CORAM:      STRAYER J.A.

         SEXTON J.A.

         EVANS J.A.


BETWEEN:

     INTERSTATE BRANDS COMPANY - LICENSING CO.

     Appellant

    


     - and -






THE BECKER MILK COMPANY LIMITED


Respondent





Heard at Toronto, Ontario on Friday, March 24, 2000


Judgment delivered at Toronto, Ontario on Friday, March 24, 2000





REASONS FOR JUDGMENT BY:      EVANS J.A.






Date: 20000324


Docket: A-436-98


CORAM:      STRAYER J.A.

         SEXTON J.A.

         EVANS J.A.

BETWEEN:

     INTERSTATE BRANDS COMPANY - LICENSING CO.

     Appellant

    


     - and -






THE BECKER MILK COMPANY LIMITED


Respondent


     REASONS FOR JUDGMENT

     (Delivered from the Bench at Toronto, Ontario on

     Friday, March 24, 2000)

EVANS J.A.:

[1]      Since 1984 Becker"s has used the trade mark DOLLY MADISON in Canada on its premium ice cream. Becker"s has advertised DOLLY MADISON ice cream widely and achieved sales of $10.8 million in the years 1988-91.

[2]      In 1990 Interstate applied to register in Canada the trade mark DOLLY MADISON & Design for use in association with cakes. Interstate and its predecessors in title have used DOLLY MADISON trade marks in the United States since 1912 in connection with cakes and other baked goods.

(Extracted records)
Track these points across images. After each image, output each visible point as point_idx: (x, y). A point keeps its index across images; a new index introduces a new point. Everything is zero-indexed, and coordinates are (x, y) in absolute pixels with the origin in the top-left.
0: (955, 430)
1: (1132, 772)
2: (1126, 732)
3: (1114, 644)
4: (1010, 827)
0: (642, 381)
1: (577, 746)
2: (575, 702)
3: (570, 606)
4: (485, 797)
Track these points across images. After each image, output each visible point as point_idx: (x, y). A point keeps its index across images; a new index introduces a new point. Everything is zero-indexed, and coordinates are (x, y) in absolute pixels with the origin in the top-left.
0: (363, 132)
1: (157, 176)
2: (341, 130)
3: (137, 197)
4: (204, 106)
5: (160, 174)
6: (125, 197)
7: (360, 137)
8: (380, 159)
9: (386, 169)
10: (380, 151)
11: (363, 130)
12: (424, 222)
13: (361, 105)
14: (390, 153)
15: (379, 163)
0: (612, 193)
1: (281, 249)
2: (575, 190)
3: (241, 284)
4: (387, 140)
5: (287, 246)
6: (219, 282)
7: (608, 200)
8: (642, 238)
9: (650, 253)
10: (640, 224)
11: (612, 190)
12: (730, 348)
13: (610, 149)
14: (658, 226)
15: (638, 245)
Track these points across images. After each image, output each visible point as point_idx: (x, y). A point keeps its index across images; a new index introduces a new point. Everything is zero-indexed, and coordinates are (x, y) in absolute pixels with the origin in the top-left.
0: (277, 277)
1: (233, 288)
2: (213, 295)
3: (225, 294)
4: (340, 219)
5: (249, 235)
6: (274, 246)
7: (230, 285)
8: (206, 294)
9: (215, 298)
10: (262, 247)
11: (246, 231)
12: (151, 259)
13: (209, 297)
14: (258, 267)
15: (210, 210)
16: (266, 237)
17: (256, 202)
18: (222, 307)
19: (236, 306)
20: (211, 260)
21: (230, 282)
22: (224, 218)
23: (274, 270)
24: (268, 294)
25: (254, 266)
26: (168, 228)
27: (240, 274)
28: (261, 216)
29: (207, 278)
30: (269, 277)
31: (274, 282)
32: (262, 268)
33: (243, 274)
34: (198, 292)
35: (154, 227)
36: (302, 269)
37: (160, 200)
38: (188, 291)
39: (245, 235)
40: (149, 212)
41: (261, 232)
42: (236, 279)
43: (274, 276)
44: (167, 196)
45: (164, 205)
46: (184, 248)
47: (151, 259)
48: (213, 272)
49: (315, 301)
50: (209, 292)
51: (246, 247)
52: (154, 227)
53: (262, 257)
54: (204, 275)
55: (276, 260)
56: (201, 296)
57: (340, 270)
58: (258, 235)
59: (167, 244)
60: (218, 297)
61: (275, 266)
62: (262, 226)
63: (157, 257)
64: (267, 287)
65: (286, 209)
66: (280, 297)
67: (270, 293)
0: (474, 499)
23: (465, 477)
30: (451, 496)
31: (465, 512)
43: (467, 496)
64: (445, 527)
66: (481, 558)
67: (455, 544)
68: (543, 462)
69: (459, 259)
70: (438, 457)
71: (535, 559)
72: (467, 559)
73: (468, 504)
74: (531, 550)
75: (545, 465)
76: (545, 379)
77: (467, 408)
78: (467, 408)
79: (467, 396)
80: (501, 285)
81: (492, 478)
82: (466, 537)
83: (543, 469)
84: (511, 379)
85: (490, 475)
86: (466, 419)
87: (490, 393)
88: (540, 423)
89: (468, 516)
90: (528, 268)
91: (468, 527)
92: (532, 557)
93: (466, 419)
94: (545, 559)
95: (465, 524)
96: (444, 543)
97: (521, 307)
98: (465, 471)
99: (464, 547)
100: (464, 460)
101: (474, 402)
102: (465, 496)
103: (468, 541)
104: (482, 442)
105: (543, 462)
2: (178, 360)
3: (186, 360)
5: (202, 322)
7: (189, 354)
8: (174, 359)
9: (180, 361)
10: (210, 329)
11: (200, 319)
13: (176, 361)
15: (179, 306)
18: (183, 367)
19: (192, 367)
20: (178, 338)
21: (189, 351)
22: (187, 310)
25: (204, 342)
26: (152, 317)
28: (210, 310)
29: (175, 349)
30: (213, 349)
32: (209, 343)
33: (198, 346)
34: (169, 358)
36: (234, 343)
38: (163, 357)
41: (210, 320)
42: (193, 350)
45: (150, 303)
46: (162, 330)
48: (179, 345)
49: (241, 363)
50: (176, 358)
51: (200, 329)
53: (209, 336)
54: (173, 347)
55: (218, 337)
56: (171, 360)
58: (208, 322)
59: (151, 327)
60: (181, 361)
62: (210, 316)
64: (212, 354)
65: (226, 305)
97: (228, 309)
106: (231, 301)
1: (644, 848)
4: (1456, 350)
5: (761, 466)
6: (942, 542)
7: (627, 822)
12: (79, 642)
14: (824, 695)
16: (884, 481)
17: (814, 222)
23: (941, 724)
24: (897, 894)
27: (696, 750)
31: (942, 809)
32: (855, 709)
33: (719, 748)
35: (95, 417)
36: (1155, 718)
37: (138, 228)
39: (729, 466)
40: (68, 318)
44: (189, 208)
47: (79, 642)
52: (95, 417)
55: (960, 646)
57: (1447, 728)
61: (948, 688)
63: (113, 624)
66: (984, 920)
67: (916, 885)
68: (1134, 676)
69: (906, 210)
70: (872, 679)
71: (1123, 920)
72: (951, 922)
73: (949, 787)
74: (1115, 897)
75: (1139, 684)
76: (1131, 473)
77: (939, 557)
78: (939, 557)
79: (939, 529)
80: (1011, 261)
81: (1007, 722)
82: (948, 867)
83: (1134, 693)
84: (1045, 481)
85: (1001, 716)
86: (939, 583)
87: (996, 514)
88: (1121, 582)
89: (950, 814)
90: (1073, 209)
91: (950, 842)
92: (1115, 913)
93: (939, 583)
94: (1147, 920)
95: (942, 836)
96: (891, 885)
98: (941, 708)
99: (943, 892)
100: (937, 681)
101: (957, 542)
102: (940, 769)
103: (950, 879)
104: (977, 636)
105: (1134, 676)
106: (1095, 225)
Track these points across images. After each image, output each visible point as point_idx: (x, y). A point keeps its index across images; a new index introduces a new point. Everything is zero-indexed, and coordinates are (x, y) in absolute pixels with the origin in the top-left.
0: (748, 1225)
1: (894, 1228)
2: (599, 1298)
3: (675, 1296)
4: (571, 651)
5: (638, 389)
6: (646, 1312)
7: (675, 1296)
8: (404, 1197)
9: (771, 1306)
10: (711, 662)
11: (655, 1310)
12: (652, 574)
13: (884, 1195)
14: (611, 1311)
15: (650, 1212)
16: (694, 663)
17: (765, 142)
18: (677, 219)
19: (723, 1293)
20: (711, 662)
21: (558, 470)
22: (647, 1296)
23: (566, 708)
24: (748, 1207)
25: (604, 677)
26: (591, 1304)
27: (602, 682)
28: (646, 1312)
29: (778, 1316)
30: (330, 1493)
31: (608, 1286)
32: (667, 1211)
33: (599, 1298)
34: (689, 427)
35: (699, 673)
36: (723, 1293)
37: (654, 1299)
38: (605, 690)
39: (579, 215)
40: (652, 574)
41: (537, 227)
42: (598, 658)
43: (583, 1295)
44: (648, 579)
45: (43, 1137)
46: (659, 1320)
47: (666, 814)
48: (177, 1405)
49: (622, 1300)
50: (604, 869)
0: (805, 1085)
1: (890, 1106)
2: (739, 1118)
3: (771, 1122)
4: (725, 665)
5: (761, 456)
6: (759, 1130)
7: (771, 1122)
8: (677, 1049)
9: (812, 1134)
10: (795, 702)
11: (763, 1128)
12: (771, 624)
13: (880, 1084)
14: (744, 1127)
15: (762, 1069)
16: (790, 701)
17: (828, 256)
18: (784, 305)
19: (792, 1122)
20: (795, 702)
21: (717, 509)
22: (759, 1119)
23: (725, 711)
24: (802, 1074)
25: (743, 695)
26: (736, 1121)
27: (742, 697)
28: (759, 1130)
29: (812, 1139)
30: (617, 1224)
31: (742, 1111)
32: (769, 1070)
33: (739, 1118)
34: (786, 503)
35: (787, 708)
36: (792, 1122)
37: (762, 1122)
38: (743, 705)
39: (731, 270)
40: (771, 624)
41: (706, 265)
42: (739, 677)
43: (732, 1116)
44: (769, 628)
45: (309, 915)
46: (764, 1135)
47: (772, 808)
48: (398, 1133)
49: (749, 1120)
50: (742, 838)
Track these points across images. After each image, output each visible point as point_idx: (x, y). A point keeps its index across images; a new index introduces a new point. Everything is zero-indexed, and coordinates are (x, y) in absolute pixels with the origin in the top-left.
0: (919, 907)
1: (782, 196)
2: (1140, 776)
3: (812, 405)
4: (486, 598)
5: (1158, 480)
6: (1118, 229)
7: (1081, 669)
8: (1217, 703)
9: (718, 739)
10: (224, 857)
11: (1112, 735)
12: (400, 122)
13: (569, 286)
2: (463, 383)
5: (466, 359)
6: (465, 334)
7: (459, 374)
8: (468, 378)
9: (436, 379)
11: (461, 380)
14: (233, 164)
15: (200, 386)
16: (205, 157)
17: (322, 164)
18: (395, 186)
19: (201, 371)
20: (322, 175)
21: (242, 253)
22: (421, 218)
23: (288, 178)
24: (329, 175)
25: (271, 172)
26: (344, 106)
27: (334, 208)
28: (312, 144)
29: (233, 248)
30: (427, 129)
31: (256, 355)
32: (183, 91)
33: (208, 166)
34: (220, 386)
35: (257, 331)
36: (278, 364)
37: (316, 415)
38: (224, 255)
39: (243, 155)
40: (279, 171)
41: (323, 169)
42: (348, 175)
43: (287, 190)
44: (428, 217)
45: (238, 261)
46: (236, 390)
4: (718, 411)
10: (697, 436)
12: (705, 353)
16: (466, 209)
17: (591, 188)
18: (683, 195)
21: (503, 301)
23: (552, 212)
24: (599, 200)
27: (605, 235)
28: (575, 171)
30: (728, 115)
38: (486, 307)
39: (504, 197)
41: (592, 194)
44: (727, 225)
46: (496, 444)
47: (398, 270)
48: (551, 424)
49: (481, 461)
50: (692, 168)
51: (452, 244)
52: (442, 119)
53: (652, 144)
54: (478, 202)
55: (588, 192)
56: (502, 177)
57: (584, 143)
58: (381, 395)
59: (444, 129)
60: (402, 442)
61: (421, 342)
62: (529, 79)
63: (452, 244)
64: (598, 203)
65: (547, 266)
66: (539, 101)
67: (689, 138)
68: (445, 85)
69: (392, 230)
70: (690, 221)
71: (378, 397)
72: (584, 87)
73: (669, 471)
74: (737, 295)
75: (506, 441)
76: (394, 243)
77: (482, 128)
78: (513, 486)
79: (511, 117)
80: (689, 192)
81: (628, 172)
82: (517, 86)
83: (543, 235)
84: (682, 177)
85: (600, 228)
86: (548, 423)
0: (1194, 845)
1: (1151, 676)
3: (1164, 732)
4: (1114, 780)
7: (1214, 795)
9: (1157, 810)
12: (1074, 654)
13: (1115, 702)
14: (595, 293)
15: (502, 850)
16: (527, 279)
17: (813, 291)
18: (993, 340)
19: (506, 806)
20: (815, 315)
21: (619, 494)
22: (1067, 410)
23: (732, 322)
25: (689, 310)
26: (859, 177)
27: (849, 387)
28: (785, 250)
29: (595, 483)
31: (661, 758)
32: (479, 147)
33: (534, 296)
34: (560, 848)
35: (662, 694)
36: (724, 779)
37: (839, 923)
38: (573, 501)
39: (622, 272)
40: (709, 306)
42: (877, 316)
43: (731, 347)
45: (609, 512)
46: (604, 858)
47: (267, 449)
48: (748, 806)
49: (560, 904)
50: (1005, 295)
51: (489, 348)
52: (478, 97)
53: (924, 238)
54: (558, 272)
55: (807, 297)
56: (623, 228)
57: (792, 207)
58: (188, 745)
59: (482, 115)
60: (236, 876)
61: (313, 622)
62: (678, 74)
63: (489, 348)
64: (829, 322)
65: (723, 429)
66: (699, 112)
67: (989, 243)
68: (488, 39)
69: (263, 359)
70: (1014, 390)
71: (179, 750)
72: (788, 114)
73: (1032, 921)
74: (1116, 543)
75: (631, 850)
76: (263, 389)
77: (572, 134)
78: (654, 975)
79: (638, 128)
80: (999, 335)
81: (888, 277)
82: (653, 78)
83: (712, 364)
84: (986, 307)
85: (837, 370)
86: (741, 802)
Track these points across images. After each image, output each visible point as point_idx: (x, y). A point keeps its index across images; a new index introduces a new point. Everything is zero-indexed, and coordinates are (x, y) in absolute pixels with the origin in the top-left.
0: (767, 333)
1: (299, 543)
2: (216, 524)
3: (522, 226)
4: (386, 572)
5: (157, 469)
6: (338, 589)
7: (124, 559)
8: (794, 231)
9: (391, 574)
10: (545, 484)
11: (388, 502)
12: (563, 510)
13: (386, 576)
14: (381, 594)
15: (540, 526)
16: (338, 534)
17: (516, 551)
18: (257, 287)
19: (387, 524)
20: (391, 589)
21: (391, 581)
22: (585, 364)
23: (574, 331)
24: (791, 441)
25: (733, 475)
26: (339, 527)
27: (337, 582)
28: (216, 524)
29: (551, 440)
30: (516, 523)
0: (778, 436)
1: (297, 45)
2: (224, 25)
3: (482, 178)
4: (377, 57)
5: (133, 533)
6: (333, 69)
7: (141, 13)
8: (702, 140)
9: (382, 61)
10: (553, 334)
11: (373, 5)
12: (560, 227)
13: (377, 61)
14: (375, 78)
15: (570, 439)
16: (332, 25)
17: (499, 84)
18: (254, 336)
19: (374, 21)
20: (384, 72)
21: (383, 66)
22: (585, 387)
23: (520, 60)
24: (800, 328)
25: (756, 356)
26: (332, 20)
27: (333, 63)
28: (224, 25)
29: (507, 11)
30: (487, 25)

_What the task requires_: Quote the entire judgment excerpt on Interstate Brands and Becker Milk word for word, from start to finish.

_Exercise answer_:
CORAM:      STRAYER J.A.

         SEXTON J.A.

         EVANS J.A.


BETWEEN:

     INTERSTATE BRANDS COMPANY - LICENSING CO.

     Appellant

    


     - and -






THE BECKER MILK COMPANY LIMITED


Respondent





Heard at Toronto, Ontario on Friday, March 24, 2000


Judgment delivered at Toronto, Ontario on Friday, March 24, 2000





REASONS FOR JUDGMENT BY:      EVANS J.A.






Date: 20000324


Docket: A-436-98


CORAM:      STRAYER J.A.

         SEXTON J.A.

         EVANS J.A.

BETWEEN:

     INTERSTATE BRANDS COMPANY - LICENSING CO.

     Appellant

    


     - and -






THE BECKER MILK COMPANY LIMITED


Respondent


     REASONS FOR JUDGMENT

     (Delivered from the Bench at Toronto, Ontario on

     Friday, March 24, 2000)

EVANS J.A.:

[1]      Since 1984 Becker"s has used the trade mark DOLLY MADISON in Canada on its premium ice cream. Becker"s has advertised DOLLY MADISON ice cream widely and achieved sales of $10.8 million in the years 1988-91.

[2]      In 1990 Interstate applied to register in Canada the trade mark DOLLY MADISON & Design for use in association with cakes. Interstate and its predecessors in title have used DOLLY MADISON trade marks in the United States since 1912 in connection with cakes and other baked goods.